EXERCISE ->
Print the lines below verbatim, beginning with the line that contains "scientific name: Asclepias oenotheroides" and continuing through the line that contains "order: Perciformes", both included.

GIVEN DATA ->
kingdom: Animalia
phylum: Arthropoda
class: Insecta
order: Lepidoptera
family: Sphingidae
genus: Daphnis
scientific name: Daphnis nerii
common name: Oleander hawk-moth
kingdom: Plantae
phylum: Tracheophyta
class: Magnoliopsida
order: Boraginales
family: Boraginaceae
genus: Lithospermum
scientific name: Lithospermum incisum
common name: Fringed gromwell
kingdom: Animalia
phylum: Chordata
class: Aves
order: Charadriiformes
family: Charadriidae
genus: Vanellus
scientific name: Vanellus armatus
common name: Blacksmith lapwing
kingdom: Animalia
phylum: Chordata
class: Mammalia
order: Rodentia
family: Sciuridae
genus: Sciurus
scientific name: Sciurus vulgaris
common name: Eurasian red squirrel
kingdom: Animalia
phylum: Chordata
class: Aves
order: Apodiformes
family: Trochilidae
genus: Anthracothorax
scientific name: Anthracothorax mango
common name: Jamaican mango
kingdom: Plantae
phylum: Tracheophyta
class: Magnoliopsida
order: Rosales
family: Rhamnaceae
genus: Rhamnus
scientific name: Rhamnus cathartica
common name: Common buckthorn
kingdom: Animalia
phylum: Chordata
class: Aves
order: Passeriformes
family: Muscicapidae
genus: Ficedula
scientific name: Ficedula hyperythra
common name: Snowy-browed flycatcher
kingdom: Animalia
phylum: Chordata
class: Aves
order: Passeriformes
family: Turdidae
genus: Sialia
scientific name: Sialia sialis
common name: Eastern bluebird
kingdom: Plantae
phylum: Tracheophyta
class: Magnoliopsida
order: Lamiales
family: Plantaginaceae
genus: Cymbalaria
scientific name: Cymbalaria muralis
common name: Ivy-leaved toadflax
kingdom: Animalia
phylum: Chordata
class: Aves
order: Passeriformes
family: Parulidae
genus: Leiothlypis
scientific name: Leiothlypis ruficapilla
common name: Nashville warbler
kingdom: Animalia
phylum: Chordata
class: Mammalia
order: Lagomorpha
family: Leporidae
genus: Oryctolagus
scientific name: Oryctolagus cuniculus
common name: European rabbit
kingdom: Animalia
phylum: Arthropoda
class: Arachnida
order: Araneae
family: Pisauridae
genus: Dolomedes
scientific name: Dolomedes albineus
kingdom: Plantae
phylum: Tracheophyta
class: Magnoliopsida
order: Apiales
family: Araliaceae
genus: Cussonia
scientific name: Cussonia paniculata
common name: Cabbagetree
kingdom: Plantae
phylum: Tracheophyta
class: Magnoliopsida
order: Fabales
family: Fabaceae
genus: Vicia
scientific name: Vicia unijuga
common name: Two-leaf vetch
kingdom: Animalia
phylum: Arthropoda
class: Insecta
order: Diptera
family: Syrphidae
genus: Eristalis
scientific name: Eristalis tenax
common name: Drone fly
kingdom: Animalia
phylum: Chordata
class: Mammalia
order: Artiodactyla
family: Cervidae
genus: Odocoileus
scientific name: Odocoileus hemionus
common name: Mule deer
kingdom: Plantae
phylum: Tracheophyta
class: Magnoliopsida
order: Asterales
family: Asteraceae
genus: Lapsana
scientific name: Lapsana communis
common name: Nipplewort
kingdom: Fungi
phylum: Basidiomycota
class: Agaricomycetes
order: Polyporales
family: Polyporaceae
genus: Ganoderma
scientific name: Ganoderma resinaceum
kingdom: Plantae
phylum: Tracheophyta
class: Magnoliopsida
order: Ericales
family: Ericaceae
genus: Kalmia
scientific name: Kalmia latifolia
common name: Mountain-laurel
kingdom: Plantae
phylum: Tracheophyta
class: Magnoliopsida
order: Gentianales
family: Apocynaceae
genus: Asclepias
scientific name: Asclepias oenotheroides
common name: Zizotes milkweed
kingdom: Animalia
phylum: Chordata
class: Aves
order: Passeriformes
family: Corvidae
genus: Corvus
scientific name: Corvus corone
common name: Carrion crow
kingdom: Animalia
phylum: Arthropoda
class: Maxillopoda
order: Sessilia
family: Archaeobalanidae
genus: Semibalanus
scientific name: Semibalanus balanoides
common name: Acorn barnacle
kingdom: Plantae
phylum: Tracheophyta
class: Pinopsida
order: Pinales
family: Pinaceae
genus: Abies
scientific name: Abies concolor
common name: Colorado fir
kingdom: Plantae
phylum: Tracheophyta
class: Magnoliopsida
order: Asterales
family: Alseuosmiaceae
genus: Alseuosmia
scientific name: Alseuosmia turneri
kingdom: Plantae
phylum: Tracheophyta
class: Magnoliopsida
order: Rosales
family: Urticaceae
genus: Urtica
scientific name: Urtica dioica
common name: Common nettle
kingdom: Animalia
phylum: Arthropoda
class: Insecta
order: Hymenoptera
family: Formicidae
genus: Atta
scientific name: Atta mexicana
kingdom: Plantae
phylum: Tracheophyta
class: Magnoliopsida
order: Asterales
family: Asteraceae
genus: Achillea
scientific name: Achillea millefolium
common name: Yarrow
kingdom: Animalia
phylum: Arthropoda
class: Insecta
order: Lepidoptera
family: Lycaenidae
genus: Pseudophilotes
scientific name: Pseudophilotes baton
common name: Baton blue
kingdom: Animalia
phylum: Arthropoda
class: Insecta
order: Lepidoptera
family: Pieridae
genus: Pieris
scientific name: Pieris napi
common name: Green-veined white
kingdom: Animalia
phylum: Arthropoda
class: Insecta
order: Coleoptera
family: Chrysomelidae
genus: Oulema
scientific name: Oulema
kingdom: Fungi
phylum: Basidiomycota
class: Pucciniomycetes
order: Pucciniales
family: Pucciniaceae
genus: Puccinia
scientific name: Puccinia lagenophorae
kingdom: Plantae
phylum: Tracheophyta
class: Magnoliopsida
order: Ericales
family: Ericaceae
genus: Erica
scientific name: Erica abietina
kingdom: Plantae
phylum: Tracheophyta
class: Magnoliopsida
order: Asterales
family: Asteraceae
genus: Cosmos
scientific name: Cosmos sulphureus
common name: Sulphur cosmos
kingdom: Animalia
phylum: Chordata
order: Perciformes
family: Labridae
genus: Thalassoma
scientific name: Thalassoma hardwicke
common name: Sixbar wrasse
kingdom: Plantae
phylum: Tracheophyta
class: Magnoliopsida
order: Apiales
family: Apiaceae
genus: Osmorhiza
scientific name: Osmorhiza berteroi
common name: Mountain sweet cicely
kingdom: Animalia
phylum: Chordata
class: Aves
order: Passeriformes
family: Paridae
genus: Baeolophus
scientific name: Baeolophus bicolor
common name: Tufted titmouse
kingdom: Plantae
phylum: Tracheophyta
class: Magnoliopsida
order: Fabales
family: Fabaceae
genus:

FINISHED TASK ->
scientific name: Asclepias oenotheroides
common name: Zizotes milkweed
kingdom: Animalia
phylum: Chordata
class: Aves
order: Passeriformes
family: Corvidae
genus: Corvus
scientific name: Corvus corone
common name: Carrion crow
kingdom: Animalia
phylum: Arthropoda
class: Maxillopoda
order: Sessilia
family: Archaeobalanidae
genus: Semibalanus
scientific name: Semibalanus balanoides
common name: Acorn barnacle
kingdom: Plantae
phylum: Tracheophyta
class: Pinopsida
order: Pinales
family: Pinaceae
genus: Abies
scientific name: Abies concolor
common name: Colorado fir
kingdom: Plantae
phylum: Tracheophyta
class: Magnoliopsida
order: Asterales
family: Alseuosmiaceae
genus: Alseuosmia
scientific name: Alseuosmia turneri
kingdom: Plantae
phylum: Tracheophyta
class: Magnoliopsida
order: Rosales
family: Urticaceae
genus: Urtica
scientific name: Urtica dioica
common name: Common nettle
kingdom: Animalia
phylum: Arthropoda
class: Insecta
order: Hymenoptera
family: Formicidae
genus: Atta
scientific name: Atta mexicana
kingdom: Plantae
phylum: Tracheophyta
class: Magnoliopsida
order: Asterales
family: Asteraceae
genus: Achillea
scientific name: Achillea millefolium
common name: Yarrow
kingdom: Animalia
phylum: Arthropoda
class: Insecta
order: Lepidoptera
family: Lycaenidae
genus: Pseudophilotes
scientific name: Pseudophilotes baton
common name: Baton blue
kingdom: Animalia
phylum: Arthropoda
class: Insecta
order: Lepidoptera
family: Pieridae
genus: Pieris
scientific name: Pieris napi
common name: Green-veined white
kingdom: Animalia
phylum: Arthropoda
class: Insecta
order: Coleoptera
family: Chrysomelidae
genus: Oulema
scientific name: Oulema
kingdom: Fungi
phylum: Basidiomycota
class: Pucciniomycetes
order: Pucciniales
family: Pucciniaceae
genus: Puccinia
scientific name: Puccinia lagenophorae
kingdom: Plantae
phylum: Tracheophyta
class: Magnoliopsida
order: Ericales
family: Ericaceae
genus: Erica
scientific name: Erica abietina
kingdom: Plantae
phylum: Tracheophyta
class: Magnoliopsida
order: Asterales
family: Asteraceae
genus: Cosmos
scientific name: Cosmos sulphureus
common name: Sulphur cosmos
kingdom: Animalia
phylum: Chordata
order: Perciformes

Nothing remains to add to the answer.